'Ik ben overal heel stil, maar thuis zeg ik kankerwijf', vertelde de taxichauffeur
Mannen in crisis
Toevallig las ik net het boek ‘Man o man’ dat Nathan Vos schreef naar aanleiding van de zelfdoding van zijn broer. Het gaat over mannen in crisis, hoe zij zich over het algemeen met hun sombere gevoelens geen raad weten. De tendens is dat mannen het idee hebben dat ze alles zelf moeten oplossen. Ze zoeken geen hulp. Tot het op een dag te laat is. Sterk naar voren komt dat de band met de eigen vader allesbepalend is. Pas als je je vader echt durft te kennen, krijg je inzicht in je eigen gedrag.
“Ik ga naar een psycholoog”, zei de taxichauffeur.
“Wat goed!”
Wekelijkse spreekuur
Hij vertelde dat hij uitkeek naar het wekelijkse spreekuur. Hij leerde er altijd iets nieuws over zichzelf. Dat vond hij belangrijk. Zijn broers en vader lachten hem vierkant uit.
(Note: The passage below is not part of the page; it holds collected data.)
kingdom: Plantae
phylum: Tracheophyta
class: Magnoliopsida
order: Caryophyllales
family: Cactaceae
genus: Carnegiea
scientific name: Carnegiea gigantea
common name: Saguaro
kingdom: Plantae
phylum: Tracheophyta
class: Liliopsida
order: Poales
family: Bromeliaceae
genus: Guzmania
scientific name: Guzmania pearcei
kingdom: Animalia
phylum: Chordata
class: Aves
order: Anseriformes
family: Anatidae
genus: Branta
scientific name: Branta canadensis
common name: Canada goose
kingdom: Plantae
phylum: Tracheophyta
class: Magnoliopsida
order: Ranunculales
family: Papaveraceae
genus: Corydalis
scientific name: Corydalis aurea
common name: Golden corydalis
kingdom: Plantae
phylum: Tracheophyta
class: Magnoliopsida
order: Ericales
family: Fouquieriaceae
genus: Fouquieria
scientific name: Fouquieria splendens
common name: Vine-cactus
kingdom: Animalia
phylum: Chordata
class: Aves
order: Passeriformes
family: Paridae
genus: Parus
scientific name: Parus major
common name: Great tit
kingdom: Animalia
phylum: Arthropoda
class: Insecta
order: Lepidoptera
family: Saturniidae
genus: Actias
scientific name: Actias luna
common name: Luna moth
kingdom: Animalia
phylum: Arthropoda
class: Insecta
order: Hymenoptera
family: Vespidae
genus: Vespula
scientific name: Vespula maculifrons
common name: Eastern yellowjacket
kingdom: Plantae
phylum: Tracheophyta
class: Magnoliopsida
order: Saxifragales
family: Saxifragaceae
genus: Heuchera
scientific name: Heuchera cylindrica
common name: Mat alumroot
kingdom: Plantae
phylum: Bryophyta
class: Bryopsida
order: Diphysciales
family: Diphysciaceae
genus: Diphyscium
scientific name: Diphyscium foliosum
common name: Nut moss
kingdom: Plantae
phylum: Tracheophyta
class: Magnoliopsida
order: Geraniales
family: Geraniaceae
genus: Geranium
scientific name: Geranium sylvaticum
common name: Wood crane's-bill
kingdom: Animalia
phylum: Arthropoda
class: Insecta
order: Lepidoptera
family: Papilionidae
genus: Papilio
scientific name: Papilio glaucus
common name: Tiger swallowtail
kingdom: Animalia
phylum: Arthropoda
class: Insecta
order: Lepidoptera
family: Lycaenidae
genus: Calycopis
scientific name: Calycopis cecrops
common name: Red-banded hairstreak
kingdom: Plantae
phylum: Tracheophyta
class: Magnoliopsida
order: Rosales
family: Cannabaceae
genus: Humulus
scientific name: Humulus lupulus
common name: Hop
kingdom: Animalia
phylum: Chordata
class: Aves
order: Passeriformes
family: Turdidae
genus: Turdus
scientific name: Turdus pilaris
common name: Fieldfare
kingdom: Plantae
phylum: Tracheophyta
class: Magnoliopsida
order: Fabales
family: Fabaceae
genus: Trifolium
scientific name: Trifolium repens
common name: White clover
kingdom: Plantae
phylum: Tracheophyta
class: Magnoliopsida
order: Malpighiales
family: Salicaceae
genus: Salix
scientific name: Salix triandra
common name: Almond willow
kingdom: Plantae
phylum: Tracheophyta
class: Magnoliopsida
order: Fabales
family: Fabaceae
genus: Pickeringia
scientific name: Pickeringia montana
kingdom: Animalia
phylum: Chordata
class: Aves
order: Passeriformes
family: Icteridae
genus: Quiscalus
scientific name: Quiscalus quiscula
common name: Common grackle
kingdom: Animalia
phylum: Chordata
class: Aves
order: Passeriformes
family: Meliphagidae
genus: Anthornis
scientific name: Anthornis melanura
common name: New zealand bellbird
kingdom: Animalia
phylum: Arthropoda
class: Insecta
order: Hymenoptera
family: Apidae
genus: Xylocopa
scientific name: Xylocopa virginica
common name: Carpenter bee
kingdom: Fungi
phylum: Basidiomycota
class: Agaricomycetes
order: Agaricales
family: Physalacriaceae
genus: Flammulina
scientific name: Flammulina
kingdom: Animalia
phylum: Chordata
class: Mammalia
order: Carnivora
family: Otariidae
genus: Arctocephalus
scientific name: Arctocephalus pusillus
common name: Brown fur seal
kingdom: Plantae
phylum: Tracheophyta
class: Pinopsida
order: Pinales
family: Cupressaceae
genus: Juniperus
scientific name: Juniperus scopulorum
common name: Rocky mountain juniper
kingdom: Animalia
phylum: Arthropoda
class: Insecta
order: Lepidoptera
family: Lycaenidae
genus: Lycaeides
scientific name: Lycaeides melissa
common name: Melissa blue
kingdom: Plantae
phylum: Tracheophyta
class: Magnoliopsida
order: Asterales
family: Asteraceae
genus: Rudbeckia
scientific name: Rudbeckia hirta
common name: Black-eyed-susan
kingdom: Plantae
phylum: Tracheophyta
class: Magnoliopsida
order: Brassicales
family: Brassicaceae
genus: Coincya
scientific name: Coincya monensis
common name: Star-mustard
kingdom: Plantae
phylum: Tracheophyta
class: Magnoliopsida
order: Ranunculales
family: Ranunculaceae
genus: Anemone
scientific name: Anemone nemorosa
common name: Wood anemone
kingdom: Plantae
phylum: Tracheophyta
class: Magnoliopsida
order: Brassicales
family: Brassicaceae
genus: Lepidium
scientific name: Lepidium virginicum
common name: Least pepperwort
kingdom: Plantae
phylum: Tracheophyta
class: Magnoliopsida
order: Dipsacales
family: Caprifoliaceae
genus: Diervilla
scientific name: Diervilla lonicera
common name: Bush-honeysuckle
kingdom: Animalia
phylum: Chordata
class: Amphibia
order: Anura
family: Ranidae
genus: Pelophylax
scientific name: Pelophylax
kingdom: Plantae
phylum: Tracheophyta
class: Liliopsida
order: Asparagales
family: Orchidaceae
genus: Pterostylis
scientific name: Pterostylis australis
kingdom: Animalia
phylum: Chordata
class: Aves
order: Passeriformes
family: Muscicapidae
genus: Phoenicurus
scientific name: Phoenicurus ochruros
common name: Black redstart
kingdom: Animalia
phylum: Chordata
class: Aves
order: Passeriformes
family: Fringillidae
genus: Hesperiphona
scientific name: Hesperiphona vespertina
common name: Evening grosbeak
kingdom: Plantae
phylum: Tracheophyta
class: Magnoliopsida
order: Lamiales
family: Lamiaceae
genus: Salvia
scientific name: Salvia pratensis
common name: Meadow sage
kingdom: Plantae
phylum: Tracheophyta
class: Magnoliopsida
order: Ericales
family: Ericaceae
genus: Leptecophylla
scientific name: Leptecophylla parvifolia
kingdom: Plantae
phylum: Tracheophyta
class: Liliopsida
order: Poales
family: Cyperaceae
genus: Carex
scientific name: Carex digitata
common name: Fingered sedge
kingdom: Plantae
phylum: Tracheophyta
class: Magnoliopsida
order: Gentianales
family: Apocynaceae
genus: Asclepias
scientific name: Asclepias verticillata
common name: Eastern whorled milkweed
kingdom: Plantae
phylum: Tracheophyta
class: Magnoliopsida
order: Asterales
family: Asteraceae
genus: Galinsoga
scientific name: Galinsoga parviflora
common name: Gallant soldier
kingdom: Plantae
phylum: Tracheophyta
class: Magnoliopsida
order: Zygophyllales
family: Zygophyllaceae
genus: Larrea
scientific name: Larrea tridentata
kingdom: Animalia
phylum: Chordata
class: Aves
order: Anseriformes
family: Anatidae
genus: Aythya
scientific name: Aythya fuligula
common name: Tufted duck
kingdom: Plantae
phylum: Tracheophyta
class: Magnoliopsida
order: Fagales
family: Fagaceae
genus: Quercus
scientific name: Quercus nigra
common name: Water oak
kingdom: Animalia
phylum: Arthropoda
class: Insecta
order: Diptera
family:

Alleen een sukkel, of wie hartstikke mesjokke was, moest naar een psycholoog.
“Wat een onzin”, zei ik, “een gebroken been ga je toch ook niet zelf repareren?”
“Mijn vader heeft vroeger nooit gezegd dat hij trots op me was”, zei hij, “ik ben nooit door hem geknuffeld. En daarom ben ik dus zelf ook niet goed in het uiten van liefde.”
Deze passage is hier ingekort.